$2,1,3,4,7,11,...$ for $n=0,1,2,3,4,...$; It is the Lucas numbers
Let the sum of the cube of Lucas series be $S_L$
$n\ge3$
$S_L=2^3+1^3+3^3+4^3+\cdots+L_n^3$,
show that it has a form of $S_L=L_n^2L_{n+1}-L_1L_2L_3-L_2L_3L_4-\cdots-L_{n-2}L_{n-1}L_n$
I try: I can't think of any simple identities to use.

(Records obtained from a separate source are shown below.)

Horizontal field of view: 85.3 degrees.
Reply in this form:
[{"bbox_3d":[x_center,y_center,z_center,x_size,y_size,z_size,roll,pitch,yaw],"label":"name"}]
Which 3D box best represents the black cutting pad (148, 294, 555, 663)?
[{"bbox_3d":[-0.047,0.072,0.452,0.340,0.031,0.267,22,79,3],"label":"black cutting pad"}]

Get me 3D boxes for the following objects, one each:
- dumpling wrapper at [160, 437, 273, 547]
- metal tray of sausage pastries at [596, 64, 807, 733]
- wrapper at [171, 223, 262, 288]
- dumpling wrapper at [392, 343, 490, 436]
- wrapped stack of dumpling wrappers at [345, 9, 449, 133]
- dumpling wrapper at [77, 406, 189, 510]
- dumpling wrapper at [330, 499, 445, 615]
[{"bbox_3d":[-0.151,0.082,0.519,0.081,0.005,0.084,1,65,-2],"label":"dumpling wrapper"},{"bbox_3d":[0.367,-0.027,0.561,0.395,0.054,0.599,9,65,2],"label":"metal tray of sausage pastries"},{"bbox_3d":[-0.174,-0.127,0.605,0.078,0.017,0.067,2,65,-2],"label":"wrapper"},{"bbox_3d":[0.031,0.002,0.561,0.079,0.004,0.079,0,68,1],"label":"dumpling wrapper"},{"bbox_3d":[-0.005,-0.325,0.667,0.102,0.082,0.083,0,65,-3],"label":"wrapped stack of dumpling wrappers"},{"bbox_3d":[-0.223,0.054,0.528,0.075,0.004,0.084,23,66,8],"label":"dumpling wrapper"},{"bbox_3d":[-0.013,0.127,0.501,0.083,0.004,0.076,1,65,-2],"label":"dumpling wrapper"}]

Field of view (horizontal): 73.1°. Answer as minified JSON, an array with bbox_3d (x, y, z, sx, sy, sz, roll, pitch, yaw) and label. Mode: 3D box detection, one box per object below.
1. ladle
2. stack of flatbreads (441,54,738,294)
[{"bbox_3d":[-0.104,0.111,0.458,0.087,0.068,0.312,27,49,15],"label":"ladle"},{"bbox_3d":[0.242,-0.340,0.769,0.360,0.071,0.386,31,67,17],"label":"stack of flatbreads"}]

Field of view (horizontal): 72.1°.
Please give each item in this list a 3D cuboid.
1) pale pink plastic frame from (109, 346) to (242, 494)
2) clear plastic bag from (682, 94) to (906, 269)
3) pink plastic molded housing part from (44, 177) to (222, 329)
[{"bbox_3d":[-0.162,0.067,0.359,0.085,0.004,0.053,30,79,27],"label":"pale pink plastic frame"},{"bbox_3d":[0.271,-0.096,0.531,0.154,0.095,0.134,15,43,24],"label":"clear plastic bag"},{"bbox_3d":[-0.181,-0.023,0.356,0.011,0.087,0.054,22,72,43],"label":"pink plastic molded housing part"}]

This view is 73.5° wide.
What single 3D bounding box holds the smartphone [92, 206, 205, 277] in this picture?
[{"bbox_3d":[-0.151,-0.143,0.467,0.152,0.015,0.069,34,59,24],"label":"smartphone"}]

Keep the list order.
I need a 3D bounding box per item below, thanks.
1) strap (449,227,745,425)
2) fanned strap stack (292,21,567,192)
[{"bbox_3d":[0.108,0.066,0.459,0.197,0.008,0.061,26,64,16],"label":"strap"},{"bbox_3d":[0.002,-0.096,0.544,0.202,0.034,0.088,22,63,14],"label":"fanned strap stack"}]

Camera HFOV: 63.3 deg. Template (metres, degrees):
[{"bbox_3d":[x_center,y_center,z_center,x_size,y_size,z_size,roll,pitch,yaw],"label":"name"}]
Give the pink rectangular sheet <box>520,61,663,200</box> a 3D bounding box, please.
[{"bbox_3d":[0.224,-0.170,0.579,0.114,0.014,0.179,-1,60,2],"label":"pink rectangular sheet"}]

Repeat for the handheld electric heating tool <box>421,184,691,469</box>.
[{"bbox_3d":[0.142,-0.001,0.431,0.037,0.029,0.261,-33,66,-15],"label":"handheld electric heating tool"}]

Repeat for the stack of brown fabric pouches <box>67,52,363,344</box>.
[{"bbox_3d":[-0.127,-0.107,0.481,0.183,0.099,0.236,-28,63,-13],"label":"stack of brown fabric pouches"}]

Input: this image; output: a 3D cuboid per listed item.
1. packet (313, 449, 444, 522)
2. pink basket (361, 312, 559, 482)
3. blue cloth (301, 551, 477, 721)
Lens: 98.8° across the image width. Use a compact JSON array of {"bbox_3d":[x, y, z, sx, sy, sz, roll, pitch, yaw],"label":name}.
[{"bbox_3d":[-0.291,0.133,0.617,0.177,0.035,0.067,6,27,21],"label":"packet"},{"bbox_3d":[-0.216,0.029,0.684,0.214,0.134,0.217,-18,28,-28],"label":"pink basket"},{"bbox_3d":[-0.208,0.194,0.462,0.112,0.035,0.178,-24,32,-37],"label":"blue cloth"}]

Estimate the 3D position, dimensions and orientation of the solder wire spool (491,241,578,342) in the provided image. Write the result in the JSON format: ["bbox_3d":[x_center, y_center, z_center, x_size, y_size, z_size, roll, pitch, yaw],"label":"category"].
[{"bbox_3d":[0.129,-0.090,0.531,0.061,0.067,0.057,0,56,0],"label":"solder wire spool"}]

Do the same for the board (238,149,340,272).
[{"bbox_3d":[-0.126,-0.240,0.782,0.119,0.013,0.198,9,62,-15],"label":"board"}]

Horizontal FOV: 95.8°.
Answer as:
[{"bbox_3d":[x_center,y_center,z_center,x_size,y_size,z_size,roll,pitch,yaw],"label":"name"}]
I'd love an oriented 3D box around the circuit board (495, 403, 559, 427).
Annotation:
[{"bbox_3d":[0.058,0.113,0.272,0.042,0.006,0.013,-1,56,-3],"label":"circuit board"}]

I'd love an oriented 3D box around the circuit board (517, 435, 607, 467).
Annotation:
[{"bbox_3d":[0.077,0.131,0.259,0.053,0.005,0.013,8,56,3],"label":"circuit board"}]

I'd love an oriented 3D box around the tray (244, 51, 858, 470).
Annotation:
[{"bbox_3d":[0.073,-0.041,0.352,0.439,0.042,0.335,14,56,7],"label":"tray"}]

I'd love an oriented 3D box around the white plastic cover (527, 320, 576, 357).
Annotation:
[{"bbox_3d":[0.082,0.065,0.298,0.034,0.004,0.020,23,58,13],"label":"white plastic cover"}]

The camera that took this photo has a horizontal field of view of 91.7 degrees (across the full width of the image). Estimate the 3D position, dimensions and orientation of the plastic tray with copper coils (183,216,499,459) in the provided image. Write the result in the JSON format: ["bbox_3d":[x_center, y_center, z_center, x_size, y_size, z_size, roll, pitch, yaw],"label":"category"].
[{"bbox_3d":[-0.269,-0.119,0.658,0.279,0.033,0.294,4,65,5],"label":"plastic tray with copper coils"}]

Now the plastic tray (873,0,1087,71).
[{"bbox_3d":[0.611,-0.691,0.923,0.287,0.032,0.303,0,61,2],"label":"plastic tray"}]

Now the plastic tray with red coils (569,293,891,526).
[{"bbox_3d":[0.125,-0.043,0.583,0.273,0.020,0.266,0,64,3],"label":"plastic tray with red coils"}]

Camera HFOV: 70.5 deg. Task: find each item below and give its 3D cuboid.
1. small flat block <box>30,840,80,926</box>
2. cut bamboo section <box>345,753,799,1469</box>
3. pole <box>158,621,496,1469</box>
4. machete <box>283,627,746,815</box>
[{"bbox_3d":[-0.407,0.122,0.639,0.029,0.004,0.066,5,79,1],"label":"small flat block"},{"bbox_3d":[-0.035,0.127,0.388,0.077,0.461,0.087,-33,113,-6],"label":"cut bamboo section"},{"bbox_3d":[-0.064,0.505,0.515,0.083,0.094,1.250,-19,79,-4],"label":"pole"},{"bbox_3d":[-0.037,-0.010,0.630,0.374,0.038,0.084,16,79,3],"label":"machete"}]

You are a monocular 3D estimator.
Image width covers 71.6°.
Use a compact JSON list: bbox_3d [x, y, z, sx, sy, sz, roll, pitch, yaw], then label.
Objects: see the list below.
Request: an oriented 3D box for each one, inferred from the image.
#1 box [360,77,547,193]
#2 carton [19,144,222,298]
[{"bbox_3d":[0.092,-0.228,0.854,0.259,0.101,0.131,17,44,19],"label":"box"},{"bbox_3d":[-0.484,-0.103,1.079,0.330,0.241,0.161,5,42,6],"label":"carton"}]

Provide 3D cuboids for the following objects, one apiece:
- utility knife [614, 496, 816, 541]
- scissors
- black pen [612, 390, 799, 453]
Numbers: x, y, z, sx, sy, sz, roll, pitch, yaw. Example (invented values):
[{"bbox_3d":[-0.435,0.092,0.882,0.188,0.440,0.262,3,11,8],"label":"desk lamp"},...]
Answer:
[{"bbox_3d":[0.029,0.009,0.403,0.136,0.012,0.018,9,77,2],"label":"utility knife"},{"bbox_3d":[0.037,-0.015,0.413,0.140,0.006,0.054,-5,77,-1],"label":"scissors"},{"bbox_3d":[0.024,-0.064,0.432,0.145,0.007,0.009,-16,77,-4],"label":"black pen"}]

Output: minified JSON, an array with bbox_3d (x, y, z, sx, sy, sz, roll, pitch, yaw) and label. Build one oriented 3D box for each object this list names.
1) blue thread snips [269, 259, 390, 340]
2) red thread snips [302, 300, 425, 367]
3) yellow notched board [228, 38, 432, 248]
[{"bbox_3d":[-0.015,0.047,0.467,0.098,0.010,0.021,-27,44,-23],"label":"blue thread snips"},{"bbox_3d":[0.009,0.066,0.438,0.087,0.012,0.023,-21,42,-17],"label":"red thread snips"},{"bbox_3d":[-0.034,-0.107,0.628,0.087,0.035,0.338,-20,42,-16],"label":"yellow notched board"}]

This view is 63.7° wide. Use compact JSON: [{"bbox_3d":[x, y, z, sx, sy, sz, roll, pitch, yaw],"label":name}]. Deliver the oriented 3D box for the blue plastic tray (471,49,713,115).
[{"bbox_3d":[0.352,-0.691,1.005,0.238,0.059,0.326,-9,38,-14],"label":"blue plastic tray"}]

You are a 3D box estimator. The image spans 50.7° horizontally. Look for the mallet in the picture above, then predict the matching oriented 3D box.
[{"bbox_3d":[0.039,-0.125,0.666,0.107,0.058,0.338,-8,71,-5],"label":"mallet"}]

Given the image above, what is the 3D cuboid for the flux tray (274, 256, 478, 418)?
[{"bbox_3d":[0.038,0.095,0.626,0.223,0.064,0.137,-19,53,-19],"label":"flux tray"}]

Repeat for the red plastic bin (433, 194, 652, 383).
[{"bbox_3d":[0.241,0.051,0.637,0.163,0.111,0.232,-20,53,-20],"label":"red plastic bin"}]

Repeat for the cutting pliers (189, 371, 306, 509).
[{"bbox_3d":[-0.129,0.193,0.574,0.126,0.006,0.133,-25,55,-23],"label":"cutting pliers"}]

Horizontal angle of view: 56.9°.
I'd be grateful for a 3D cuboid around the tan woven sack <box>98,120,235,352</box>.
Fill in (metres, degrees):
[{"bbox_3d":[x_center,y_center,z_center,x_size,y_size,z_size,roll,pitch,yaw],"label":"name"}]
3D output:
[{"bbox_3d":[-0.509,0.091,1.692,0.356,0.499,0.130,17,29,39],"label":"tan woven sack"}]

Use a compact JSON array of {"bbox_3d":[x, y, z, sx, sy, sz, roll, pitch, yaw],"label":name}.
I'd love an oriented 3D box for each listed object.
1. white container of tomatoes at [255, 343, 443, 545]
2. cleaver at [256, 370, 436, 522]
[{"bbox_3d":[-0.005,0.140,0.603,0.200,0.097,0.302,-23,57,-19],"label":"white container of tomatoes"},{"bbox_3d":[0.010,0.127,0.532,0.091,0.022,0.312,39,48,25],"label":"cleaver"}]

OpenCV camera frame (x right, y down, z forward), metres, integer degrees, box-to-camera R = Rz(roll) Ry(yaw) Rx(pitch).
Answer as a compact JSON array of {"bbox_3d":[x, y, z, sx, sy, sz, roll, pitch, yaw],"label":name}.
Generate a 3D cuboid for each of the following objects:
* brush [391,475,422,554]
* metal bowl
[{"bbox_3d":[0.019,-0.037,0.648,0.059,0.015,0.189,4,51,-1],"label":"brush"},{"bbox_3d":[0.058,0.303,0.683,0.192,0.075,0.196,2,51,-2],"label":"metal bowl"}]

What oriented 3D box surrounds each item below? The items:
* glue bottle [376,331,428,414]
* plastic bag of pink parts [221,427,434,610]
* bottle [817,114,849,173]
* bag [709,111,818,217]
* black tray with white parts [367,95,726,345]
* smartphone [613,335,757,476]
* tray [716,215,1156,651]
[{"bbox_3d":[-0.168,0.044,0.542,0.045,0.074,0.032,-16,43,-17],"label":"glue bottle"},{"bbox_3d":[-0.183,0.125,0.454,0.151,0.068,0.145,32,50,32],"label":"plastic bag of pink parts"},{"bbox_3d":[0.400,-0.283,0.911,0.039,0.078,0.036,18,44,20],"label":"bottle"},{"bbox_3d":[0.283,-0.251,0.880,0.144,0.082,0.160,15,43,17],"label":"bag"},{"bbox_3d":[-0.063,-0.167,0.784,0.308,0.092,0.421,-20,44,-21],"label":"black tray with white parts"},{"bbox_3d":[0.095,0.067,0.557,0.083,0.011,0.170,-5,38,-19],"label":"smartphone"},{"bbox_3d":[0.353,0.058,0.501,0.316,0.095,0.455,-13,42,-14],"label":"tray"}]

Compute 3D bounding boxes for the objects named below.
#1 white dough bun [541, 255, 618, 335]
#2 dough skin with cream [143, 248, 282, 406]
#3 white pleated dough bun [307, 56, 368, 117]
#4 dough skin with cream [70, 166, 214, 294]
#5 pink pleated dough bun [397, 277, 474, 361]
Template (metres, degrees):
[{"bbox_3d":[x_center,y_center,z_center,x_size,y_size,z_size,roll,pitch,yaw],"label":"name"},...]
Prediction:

This is the only one might have some sort of link to it,
$L_{n+1}^3+L_{n+2}^3={L_{n+3}\over 2}(L_n^2+L_{n+1}^2+L_{n+2}^2)$
Any further hints?
In the given form, we can easily prove it via induction. Verify the case $n = 3$ by hand, and for $n \geqslant 4$, use the recurrence to get
\begin{align} L_n^2L_{n+1} &= L_n^2(L_n + L_{n-1}) \\ &= L_n^3 + L_nL_{n-1}L_n \\ &= L_n^3 + L_nL_{n-1}(L_{n-1} + L_{n-2}) \\ &= L_n^3 + L_{n-1}^2L_n + L_nL_{n-1}L_{n-2}, \end{align}
and thus with the induction hypothesis
\begin{align} \sum_{k = 0}^n L_k^3 &= \Biggl(\sum_{k = 0}^{n-1} L_k^3\Biggr) + L_n^3 \\ &= \Biggl(L_{n-1}^2 L_n - \sum_{m = 1}^{n-3} L_mL_{m+1}L_{m+2}\Biggr) + L_n^3 \tag{I.H.} \\ &= \Biggl(L_{n-1}^2 L_n - \sum_{m = 1}^{n-3} L_mL_{m+1}L_{m+2}\Biggr) + \bigl(L_n^2L_{n+1} - L_{n-1}^2L_n - L_{n-2}L_{n-1}L_n\bigr) \tag{see above} \\ &= L_n^2L_{n+1} - \sum_{m = 1}^{n-2} L_mL_{m+1}L_{m+2}. \end{align}